Work item: Copy the listing below word for word, omitting the pictures.

----------

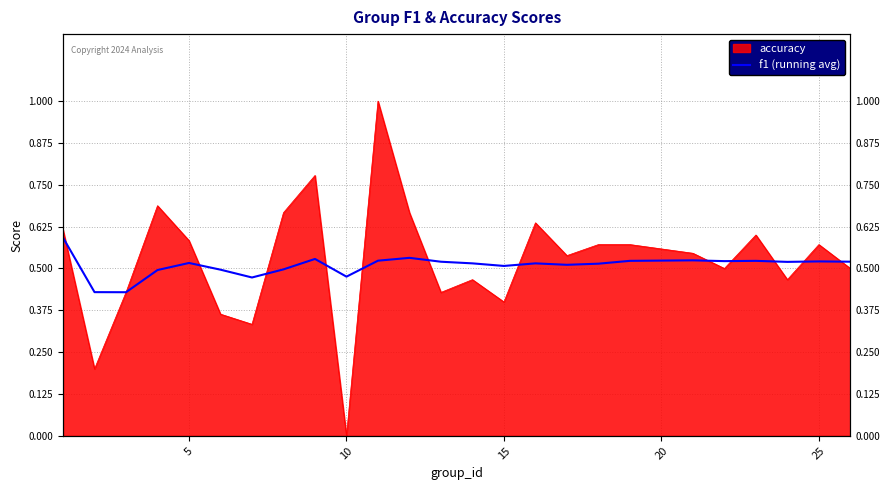

How many lines are shown in the chart?

1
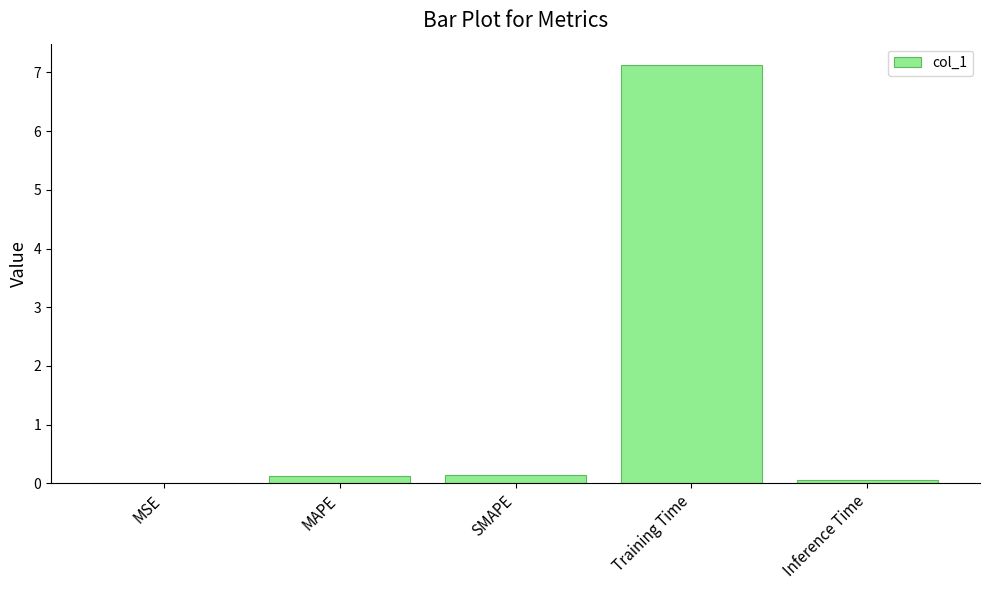

Which label corresponds to the largest value in the chart?

Training Time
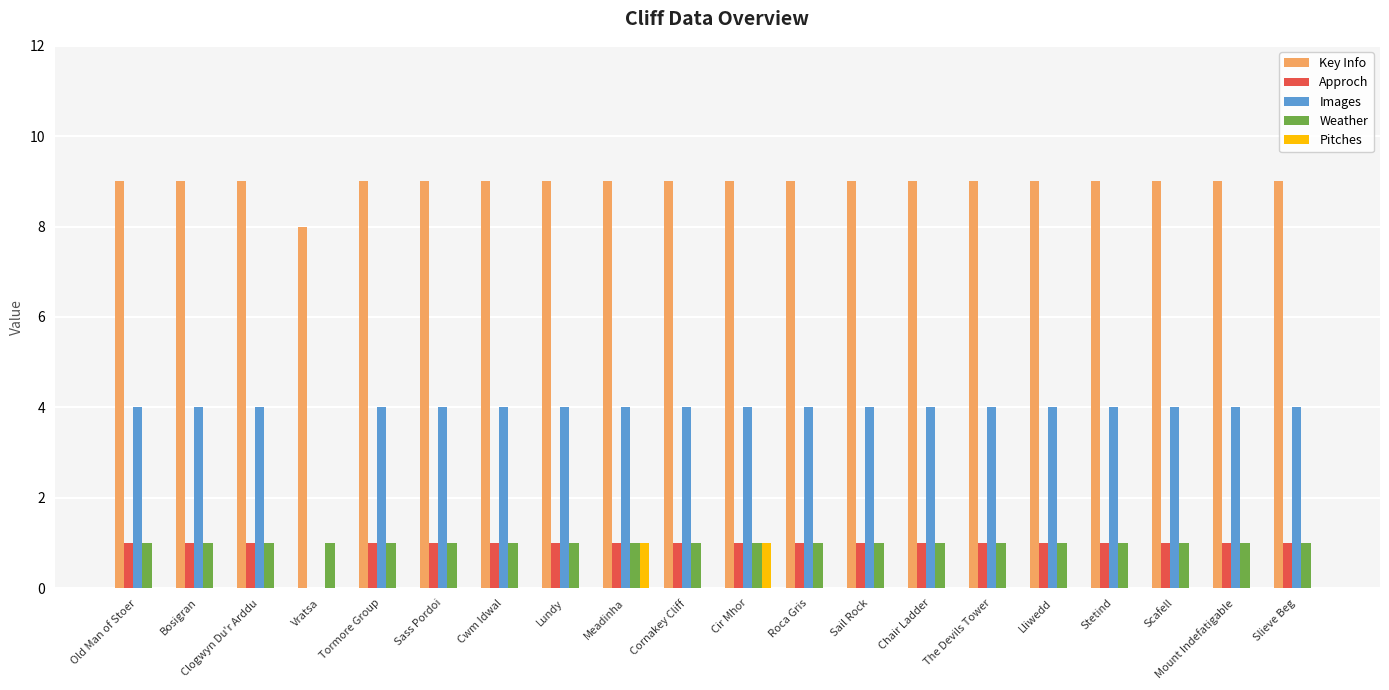

Which series has the largest total across all categories?

Key Info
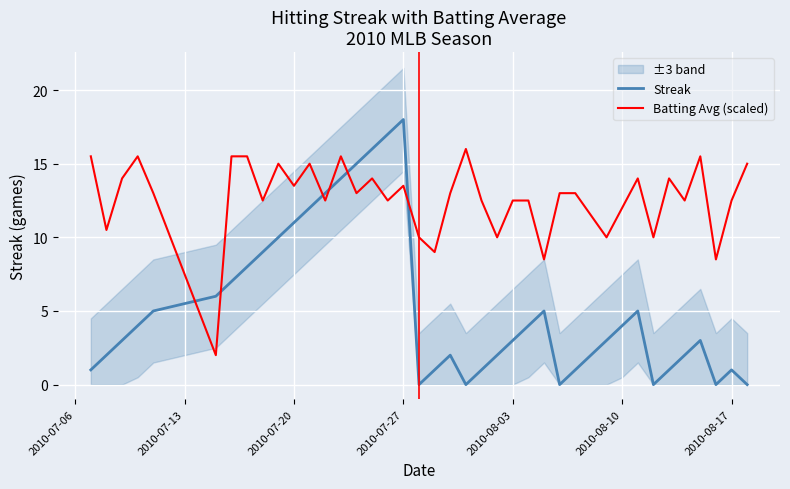

Is it true that Batting Avg (scaled) equals 5.3 at 2010-07-27?

False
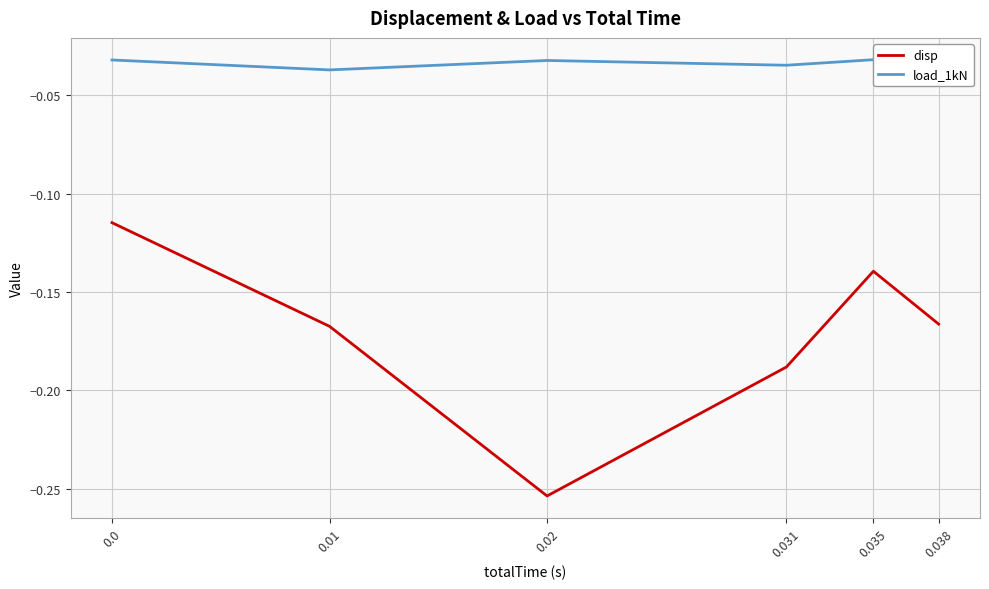

True or false: load_1kN has more than 1 interior local peaks.

True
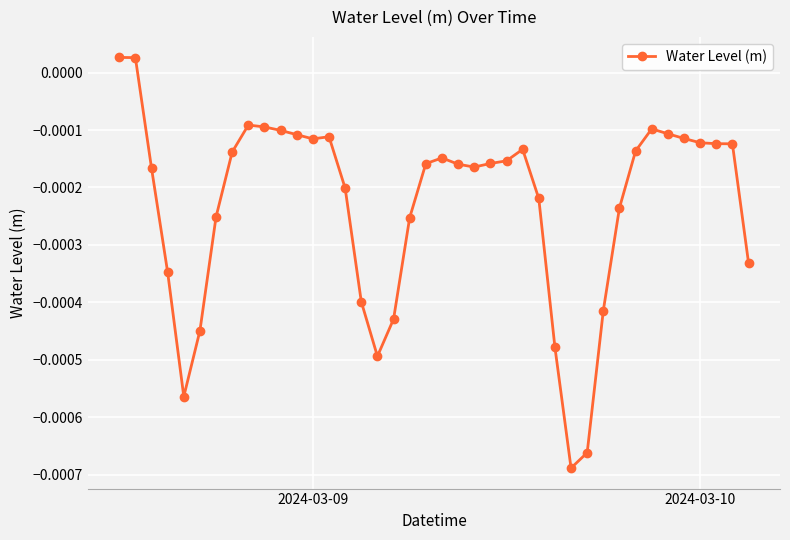

True or false: the data has more than 0 interior local peaks.

True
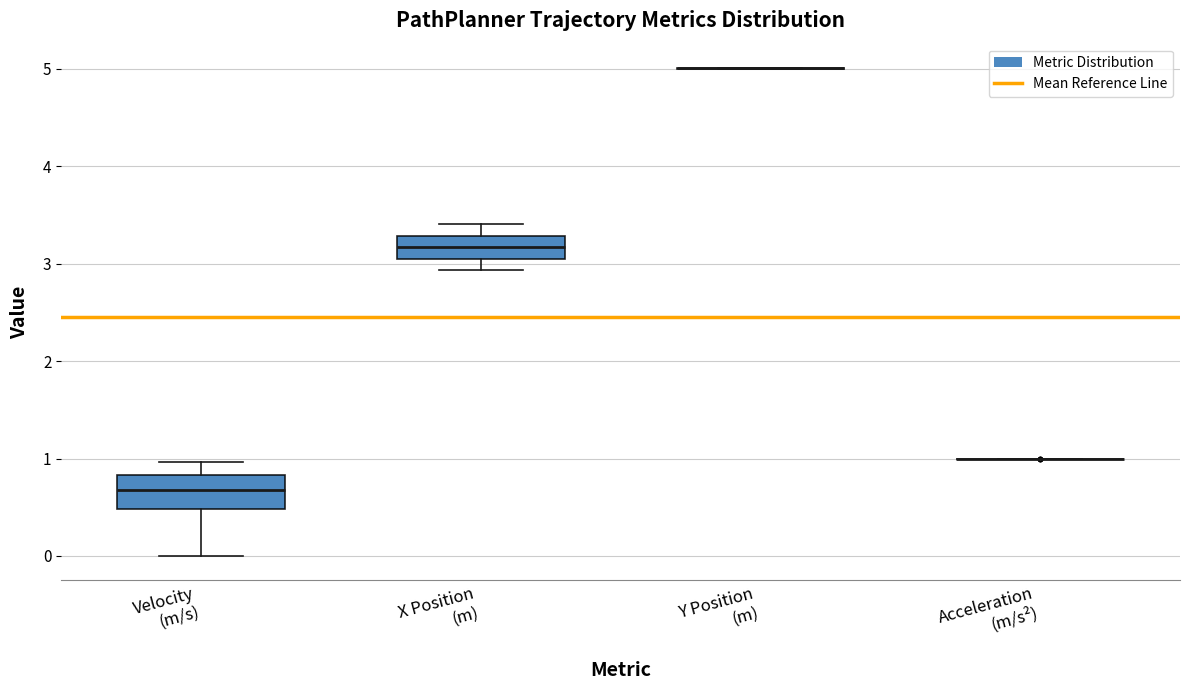

Comparing the boxes themselves (not the whiskers), which one is the tallest?

Velocity (m/s)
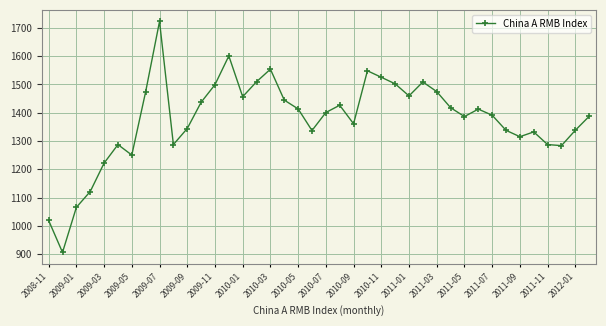

What is the sum of all values?

55049.7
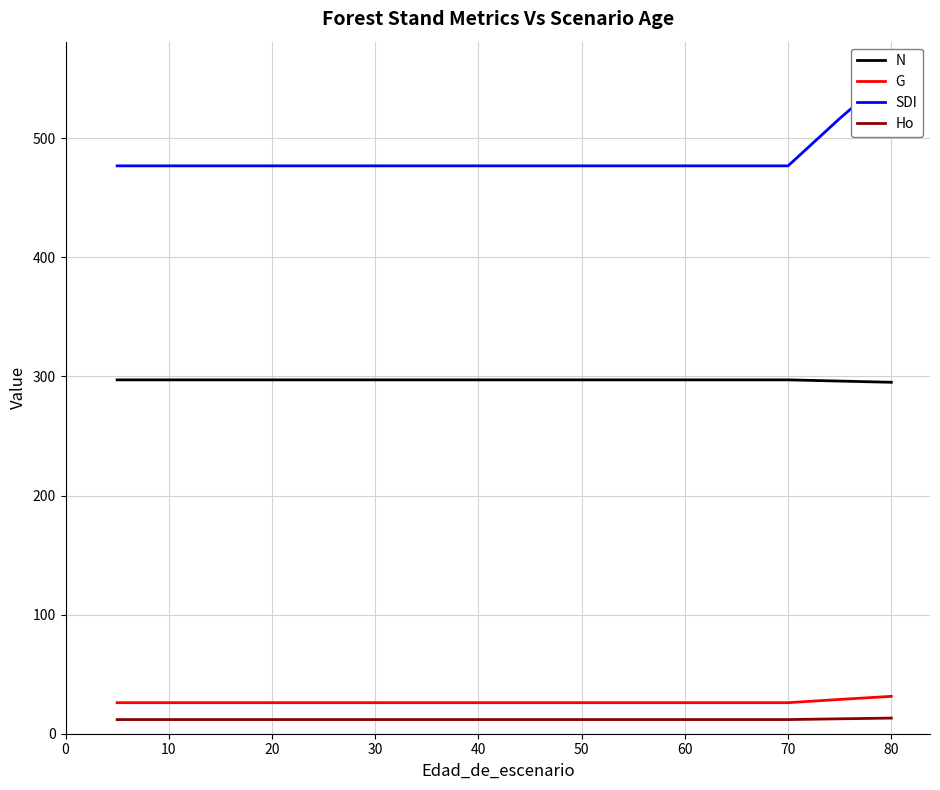

True or false: Ho and N cross at least once.

False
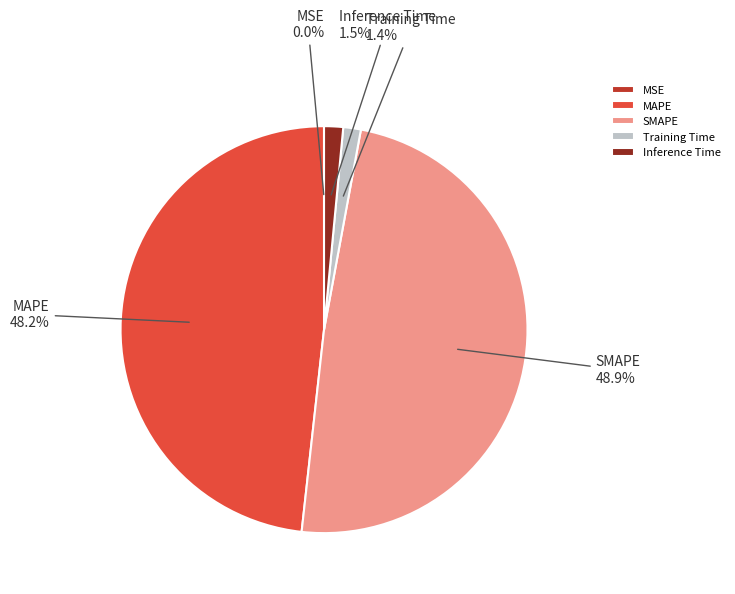

Is there a majority slice in this chart?

No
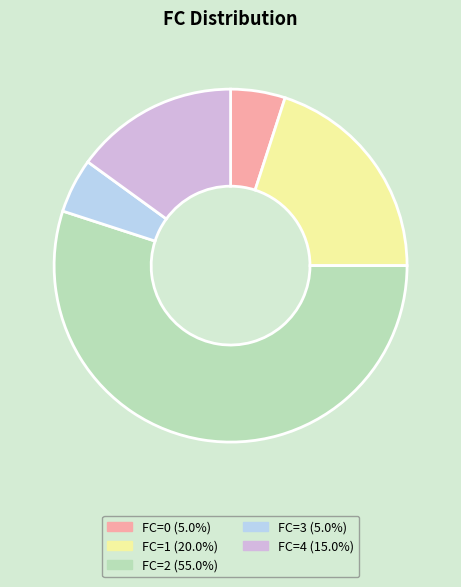

Count the number of slices in the pie.

5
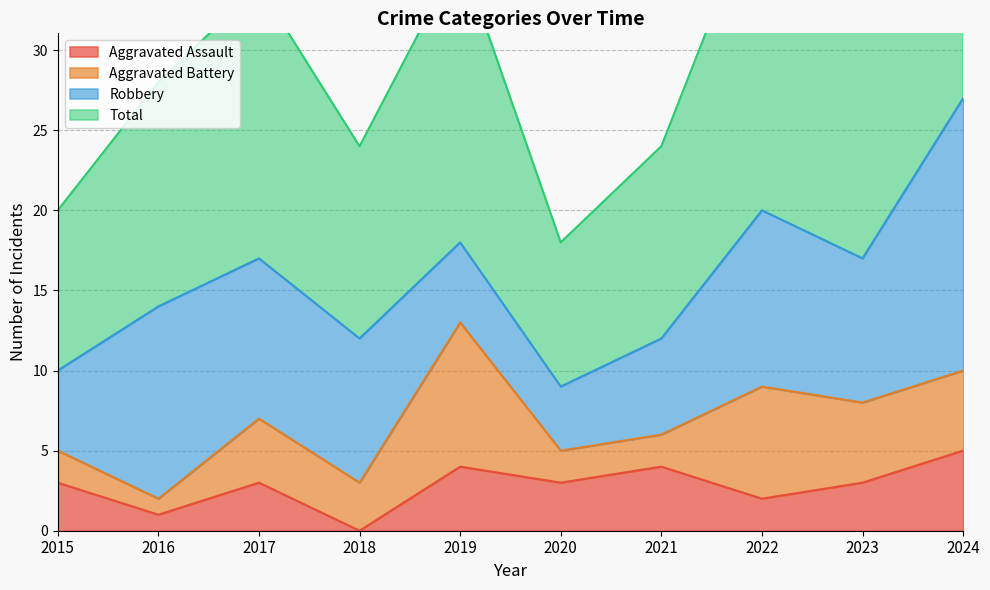

At which label does Aggravated Assault reach its minimum?

2018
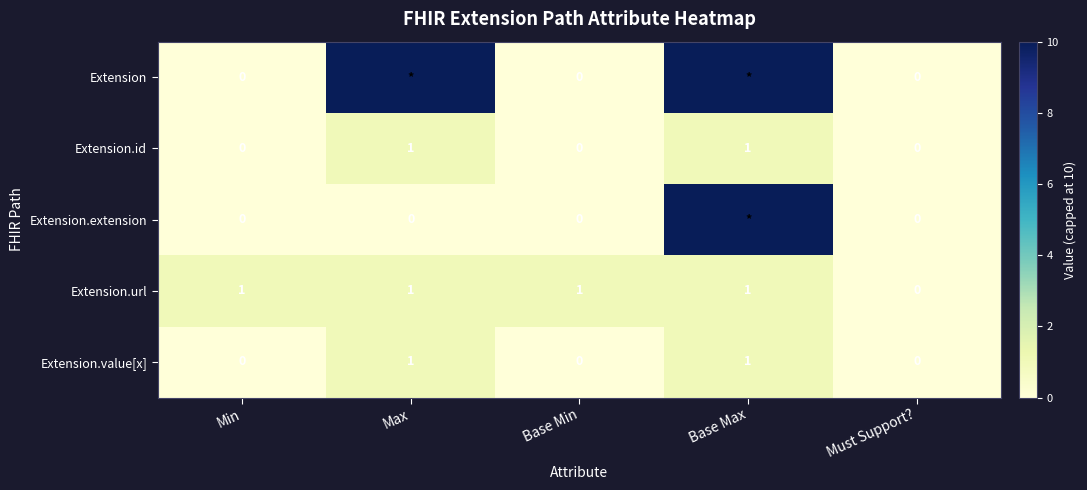

Between Min and Must Support?, which series saw the biggest shift?

Extension.url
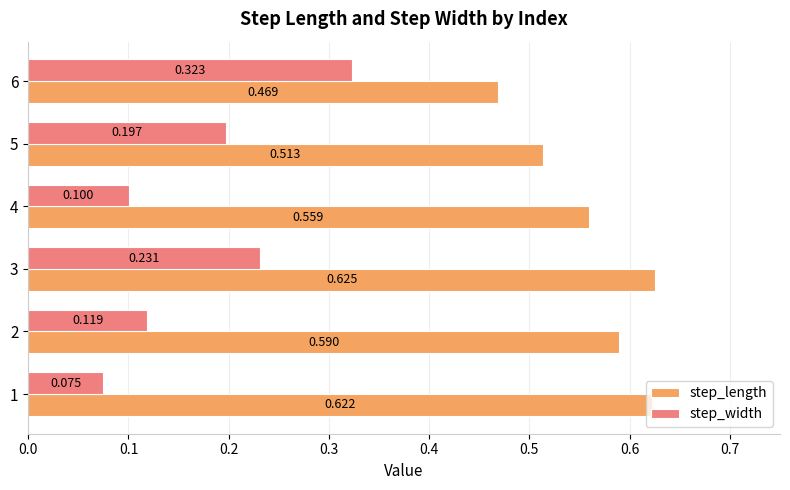

Is the value of step_length at 2 greater than the value of step_width at 4?

Yes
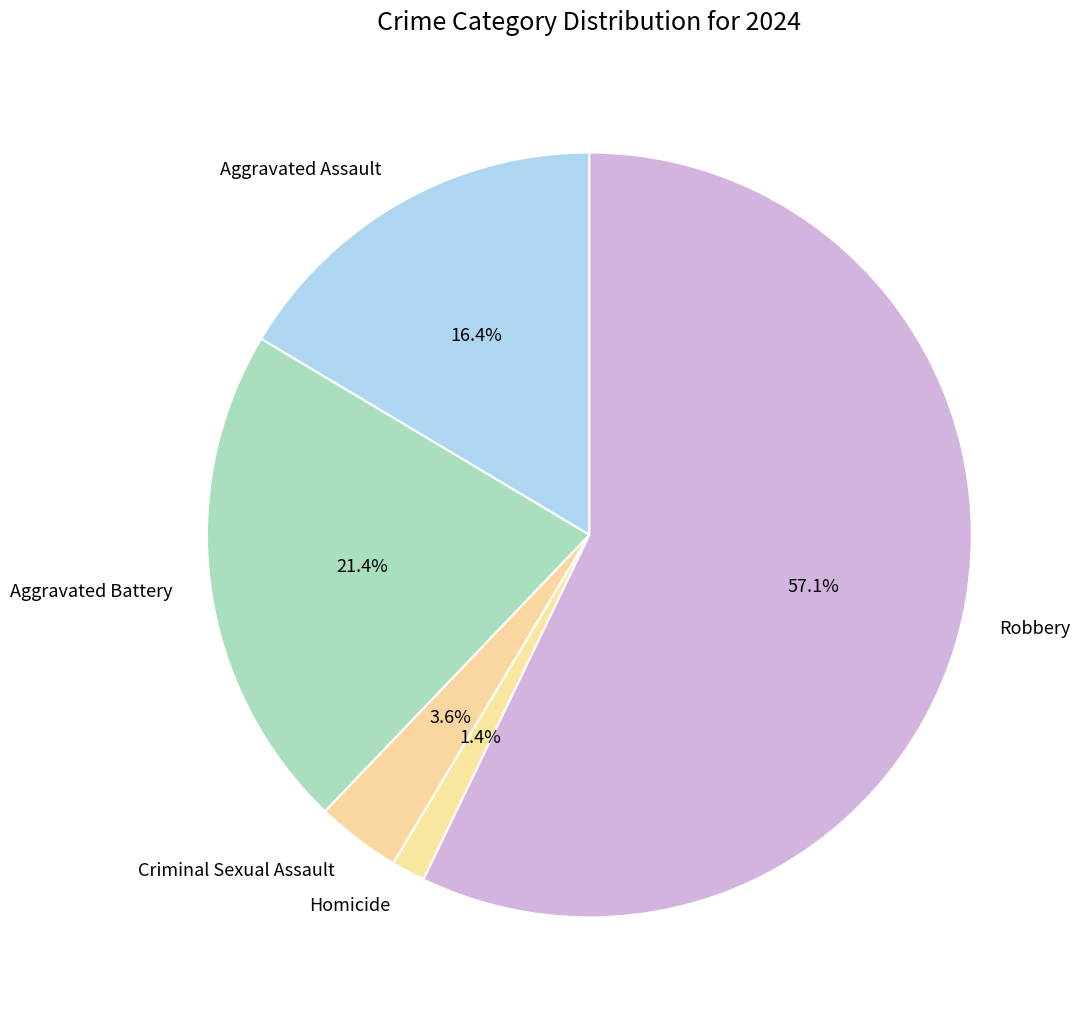

To the nearest percent, what is the average slice percentage?

20%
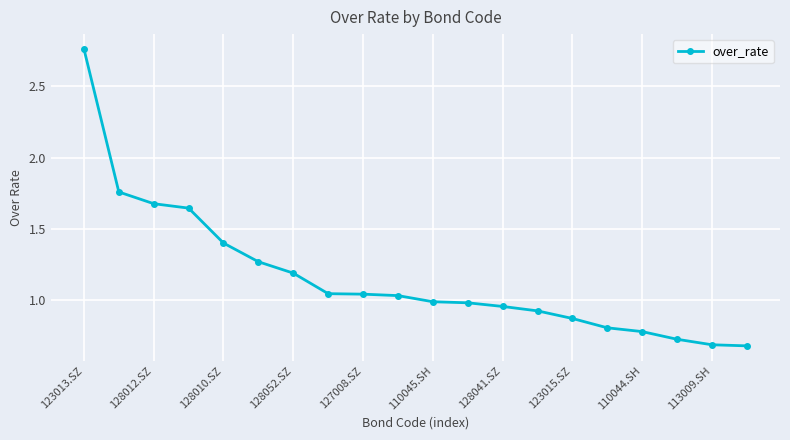

What is the difference between the maximum and minimum values?

2.1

----------

Answer space:
How many lines are shown in the chart?

1

Which label corresponds to the largest value in the chart?

Training Time

Which series has the largest total across all categories?

Key Info

Is it true that Batting Avg (scaled) equals 5.3 at 2010-07-27?

False

True or false: load_1kN has more than 1 interior local peaks.

True

True or false: the data has more than 0 interior local peaks.

True

Comparing the boxes themselves (not the whiskers), which one is the tallest?

Velocity (m/s)

What is the sum of all values?

55049.7

True or false: Ho and N cross at least once.

False

Is there a majority slice in this chart?

No

Count the number of slices in the pie.

5

At which label does Aggravated Assault reach its minimum?

2018

Between Min and Must Support?, which series saw the biggest shift?

Extension.url

Is the value of step_length at 2 greater than the value of step_width at 4?

Yes

To the nearest percent, what is the average slice percentage?

20%

What is the difference between the maximum and minimum values?

2.1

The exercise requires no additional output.